Sajid Badat, a Briton of Pakistani descent, was also charged with unlawful possession of explosives. Police filed the charges a week after arresting Badat at his home in Gloucester, where they also found a small quantity of plastic explosives. They also searched the nearby Islamic college where he studied.

The conspiracy charge indicates that police have found evidence they believe backs their suspicions that Badat was an Al Qaeda operative. Badat’s friends have said they find the allegations against him incredible.

Advertisement

The alleged connection to Reid suggests that police also think Badat could be key to identifying a still-mysterious network in Europe that aided Reid, a hulking British ex-convict who was subdued by passengers and crew members as he attempted to blow up an American Airlines jet on Dec. 22, 2001.

Authorities charged Wednesday that “between the 1st day of September 2001 and the 28th day of November 2003,” Badat “conspired with Richard Reid and others unknown to cause by an explosive device an explosion of a nature likely to endanger life or cause serious injury to property in the United Kingdom or elsewhere.”
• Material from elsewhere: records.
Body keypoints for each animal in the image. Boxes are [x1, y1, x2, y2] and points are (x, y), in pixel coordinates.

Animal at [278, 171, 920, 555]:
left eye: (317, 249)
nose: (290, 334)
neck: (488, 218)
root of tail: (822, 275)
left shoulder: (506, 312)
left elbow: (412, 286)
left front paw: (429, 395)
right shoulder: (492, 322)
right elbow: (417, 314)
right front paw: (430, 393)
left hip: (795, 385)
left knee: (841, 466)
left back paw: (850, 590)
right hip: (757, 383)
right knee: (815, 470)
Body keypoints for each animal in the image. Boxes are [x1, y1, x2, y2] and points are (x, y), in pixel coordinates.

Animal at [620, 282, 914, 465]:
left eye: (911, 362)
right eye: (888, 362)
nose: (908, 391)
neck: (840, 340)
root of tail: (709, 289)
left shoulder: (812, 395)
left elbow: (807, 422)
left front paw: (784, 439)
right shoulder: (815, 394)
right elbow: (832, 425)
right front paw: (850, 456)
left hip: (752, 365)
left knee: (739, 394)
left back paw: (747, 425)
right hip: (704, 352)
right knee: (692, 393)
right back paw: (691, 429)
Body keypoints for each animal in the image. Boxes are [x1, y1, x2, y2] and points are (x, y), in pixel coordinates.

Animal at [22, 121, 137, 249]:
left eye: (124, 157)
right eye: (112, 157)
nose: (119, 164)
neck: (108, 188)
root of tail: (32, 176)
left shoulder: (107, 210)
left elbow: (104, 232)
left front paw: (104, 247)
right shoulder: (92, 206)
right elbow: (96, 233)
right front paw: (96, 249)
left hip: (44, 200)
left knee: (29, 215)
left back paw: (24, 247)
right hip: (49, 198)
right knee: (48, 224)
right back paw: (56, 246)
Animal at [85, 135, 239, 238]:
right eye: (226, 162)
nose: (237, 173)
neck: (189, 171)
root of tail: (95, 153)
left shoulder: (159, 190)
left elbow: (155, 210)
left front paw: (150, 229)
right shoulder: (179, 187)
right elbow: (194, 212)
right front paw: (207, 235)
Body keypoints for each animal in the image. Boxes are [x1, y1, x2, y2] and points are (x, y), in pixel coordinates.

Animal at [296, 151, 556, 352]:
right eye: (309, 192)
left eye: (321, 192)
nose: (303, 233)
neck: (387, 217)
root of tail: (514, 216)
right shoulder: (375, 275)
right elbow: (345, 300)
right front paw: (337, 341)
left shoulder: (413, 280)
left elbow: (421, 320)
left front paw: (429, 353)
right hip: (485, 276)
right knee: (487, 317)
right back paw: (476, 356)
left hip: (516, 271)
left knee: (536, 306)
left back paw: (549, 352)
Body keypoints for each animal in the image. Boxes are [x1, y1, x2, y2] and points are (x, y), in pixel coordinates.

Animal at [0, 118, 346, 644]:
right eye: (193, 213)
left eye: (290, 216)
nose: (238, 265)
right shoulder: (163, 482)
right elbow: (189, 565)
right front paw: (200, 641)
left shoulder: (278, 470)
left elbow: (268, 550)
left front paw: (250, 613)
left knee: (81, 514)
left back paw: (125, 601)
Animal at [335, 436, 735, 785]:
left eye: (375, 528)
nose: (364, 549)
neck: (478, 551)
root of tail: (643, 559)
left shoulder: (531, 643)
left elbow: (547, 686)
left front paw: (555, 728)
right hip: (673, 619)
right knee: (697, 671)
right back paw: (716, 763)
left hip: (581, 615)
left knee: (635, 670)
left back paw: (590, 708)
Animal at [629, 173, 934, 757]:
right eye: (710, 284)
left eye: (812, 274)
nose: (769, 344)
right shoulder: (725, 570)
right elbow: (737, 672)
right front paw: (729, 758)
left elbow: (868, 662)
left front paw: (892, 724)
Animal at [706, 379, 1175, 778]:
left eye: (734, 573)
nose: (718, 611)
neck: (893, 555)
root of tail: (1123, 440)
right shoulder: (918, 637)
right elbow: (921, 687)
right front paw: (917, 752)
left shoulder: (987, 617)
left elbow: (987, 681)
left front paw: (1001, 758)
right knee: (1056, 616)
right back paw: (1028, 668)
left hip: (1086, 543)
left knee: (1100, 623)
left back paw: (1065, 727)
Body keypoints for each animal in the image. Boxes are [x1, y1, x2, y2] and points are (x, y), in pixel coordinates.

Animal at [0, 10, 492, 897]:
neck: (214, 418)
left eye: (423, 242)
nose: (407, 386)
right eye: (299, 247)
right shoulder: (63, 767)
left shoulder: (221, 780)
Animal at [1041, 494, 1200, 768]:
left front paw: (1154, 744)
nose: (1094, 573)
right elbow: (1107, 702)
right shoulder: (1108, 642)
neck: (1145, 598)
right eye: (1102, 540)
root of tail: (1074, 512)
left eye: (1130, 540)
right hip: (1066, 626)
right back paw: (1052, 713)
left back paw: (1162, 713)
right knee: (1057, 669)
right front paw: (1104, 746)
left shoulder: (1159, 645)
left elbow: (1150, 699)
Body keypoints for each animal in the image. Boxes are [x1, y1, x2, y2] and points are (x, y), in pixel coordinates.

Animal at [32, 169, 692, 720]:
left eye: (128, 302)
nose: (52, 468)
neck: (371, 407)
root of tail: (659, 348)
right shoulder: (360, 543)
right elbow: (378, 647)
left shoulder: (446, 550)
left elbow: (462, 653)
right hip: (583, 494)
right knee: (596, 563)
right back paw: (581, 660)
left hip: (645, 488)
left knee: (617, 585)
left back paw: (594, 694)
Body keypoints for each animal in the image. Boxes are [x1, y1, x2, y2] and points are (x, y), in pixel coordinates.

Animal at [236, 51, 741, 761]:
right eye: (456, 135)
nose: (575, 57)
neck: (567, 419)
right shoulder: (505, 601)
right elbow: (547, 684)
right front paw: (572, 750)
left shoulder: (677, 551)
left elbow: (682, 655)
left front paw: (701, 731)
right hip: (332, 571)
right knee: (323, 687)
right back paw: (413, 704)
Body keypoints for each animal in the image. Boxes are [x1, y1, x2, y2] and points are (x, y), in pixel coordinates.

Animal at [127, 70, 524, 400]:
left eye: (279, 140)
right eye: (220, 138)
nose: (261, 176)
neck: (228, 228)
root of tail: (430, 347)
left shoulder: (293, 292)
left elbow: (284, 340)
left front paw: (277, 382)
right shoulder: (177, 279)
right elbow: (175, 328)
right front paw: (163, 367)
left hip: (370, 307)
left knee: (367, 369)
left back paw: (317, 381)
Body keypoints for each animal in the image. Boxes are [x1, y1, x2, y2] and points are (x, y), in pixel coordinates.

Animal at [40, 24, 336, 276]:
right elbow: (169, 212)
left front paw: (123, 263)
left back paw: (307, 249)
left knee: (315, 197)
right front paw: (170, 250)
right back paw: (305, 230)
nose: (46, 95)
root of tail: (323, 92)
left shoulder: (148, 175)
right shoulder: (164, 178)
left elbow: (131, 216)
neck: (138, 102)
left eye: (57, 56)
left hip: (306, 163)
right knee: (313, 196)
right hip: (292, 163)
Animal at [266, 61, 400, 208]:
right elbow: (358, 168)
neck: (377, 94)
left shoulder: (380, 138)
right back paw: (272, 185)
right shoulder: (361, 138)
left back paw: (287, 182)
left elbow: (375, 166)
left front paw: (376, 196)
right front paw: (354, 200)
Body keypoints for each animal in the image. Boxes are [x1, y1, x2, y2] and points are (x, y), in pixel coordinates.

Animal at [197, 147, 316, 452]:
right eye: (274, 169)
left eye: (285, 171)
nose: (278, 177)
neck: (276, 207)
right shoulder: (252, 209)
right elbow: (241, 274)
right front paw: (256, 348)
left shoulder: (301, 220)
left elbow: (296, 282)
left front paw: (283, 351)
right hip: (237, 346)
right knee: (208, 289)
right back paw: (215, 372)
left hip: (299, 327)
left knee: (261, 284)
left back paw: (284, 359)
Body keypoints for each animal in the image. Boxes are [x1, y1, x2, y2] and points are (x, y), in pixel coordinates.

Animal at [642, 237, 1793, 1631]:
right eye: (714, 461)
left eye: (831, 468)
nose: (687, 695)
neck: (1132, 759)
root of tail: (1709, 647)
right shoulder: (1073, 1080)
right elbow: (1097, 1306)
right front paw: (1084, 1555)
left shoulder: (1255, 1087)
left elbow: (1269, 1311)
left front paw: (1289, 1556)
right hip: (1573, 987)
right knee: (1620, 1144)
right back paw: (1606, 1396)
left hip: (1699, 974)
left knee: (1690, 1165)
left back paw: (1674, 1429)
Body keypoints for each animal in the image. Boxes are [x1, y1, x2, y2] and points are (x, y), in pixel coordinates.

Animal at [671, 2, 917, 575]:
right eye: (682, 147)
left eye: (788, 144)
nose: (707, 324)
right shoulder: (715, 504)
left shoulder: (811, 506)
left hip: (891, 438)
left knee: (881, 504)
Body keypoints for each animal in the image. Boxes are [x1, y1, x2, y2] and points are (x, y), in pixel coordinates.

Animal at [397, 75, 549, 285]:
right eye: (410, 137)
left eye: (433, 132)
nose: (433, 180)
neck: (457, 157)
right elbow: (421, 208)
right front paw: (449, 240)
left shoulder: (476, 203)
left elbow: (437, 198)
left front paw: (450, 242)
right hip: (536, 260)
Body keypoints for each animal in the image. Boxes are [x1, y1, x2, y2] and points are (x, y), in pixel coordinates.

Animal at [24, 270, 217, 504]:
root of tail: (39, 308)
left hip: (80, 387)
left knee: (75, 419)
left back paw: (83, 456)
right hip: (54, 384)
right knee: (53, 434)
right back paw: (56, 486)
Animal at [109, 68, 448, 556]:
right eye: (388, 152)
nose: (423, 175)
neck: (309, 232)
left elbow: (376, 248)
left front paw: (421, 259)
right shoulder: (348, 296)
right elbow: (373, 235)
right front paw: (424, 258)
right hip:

The time period outlined in the charges is significant. The two Britons allegedly had contact after Reid returned from Pakistan to Europe in August 2001. Reid soon embarked on a multi-country odyssey to prepare for his bomb attack, authorities say. He worked odd jobs in Amsterdam and obtained a new British passport in Belgium to conceal his trips to Pakistan and Afghanistan, where he had trained in an Al Qaeda camp.

Reid spent the week before his flight in Paris, where witnesses spotted him in a tough immigrant neighborhood at a cyber cafe from which authorities say he communicated via Internet with his Al Qaeda handlers in Pakistan.

French investigators say Reid had contact with groups of Pakistani and North African extremists in France, Belgium, Britain and the Netherlands. Accomplices probably provided the cash with which he bought his ticket, gave him a place to stay and, most important, undertook the specialized task of packing plastic explosives into his high-top basketball shoes, investigators say. Despite a few arrests during the past year, however, the investigation has failed to identify the bomb-maker or other accomplices.

Police did not say where Badat allegedly met Reid, whose descent into extremism began at London mosques that served as ideological and recruiting centers for Al Qaeda in the years before the Sept. 11 attacks.

Advertisement

Badat spent five years studying religion in Pakistan, where Reid had extensive contact with terrorist networks. Like Reid, Badat has the profile that European law enforcement most fears: a European passport and upbringing that gave him freedom of movement and cultural camouflage.

Because Reid has been behind bars for two years, the charges make clear that police believe Badat continued to conspire with other alleged terrorists after the shoe bomber’s arrest. The capture of Badat and two dozen other suspects during the past week has reinforced fears Islamic terrorists are intent on striking in Britain or against British interests elsewhere.

*

Rotella reported from Paris and Stobart from London.